For the 217 patients in the study, the researchers identified potential prognostic factors associated with major outcomes such as cumulative incidences for low vision, re-vitrectomy in the study eye and fellow eye vitrectomy. Key findings are as follows:
Cumulative Incidences at Follow-up Intervals
|Year 1||Year 5||Year 10|
|Low vision, study eye||24%||31%||39%|
|Low vision, both eyes||10%||14%||14%|
|Re-vitrectomy, study eye||16%||27%||27%|
|Vitrectomy, fellow eye||24%||40%||54%|
Older age and worse contralateral visual acuity were associated with low vision in both eyes. Worse contralateral visual acuity, a shorter diabetes duration, higher HbA1c level and worse disease severity stage of the fellow eye were associated with vitrectomy of the fellow eye.
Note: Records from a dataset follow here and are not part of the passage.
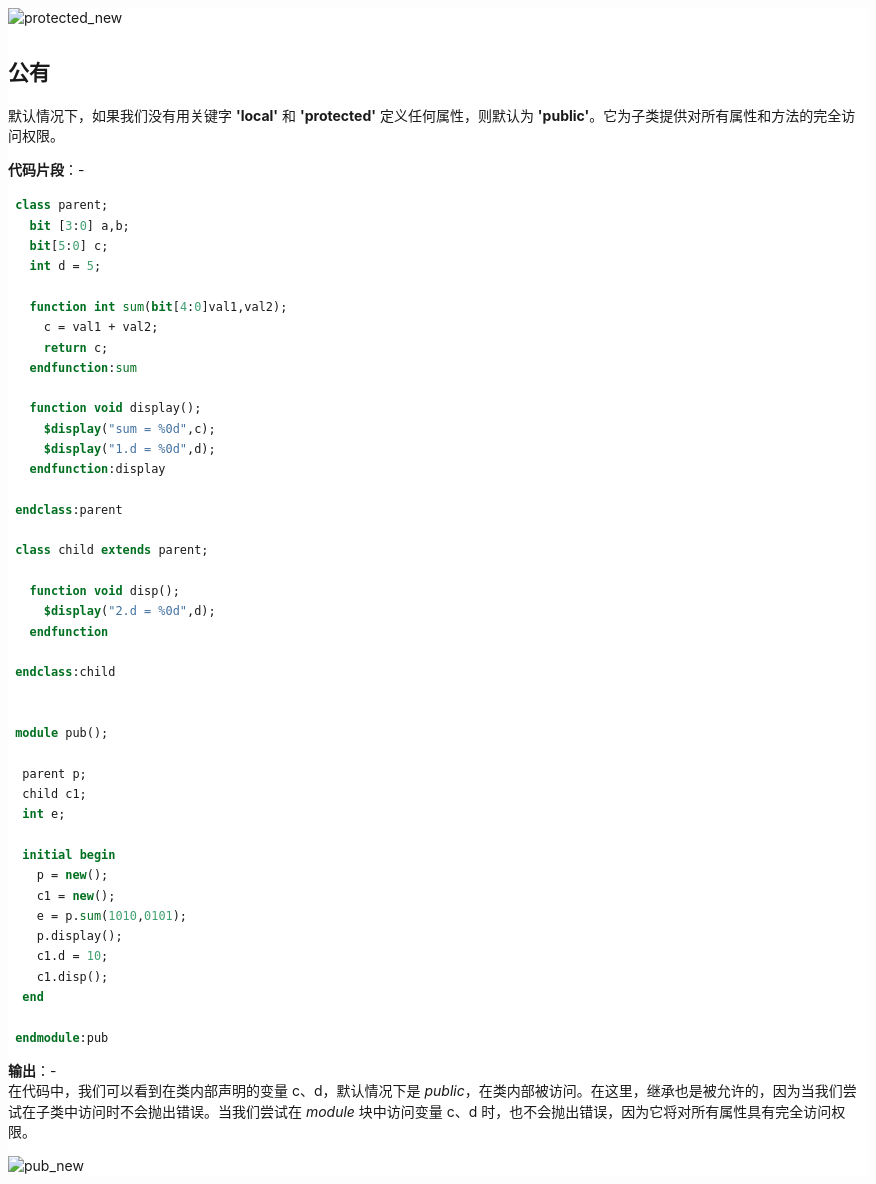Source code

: ![protected_new](https://user-images.githubusercontent.com/110398433/191599857-a12d87b9-31d7-4a07-8290-0eea7f9a6e70.png)

## 公有

默认情况下，如果我们没有用关键字 **'local'** 和 **'protected'** 定义任何属性，则默认为 **'public'**。它为子类提供对所有属性和方法的完全访问权限。

**代码片段**：-
```systemverilog
 class parent;
   bit [3:0] a,b;
   bit[5:0] c;
   int d = 5;

   function int sum(bit[4:0]val1,val2);
     c = val1 + val2;
     return c;
   endfunction:sum

   function void display();
     $display("sum = %0d",c);
     $display("1.d = %0d",d);
   endfunction:display

 endclass:parent

 class child extends parent;

   function void disp();
     $display("2.d = %0d",d);
   endfunction

 endclass:child


 module pub();

  parent p;
  child c1;
  int e;

  initial begin
    p = new();
    c1 = new();
    e = p.sum(1010,0101);
    p.display();
    c1.d = 10;
    c1.disp();
  end

 endmodule:pub
```
**输出**：-  
在代码中，我们可以看到在类内部声明的变量 c、d，默认情况下是 *public*，在类内部被访问。在这里，继承也是被允许的，因为当我们尝试在子类中访问时不会抛出错误。当我们尝试在 *module* 块中访问变量 c、d 时，也不会抛出错误，因为它将对所有属性具有完全访问权限。

![pub_new](https://user-images.githubusercontent.com/110398433/191605847-6dad8ba4-d9ed-4589-9127-4f90e9cc2b18.png)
The researchers note that functional visual acuity was achieved or preserved in at least one eye in most patients. “Knowing these long-term outcomes is essential when counselling patients for a vitrectomy,” they said in their paper.
Schreur V, Brouwers J, Van Huet RAC, et al. Long-term outcomes of vitrectomy for proliferative diabetic retinopathy. Acta Ophthalmologica. July 9, 2020. [Epub ahead of print].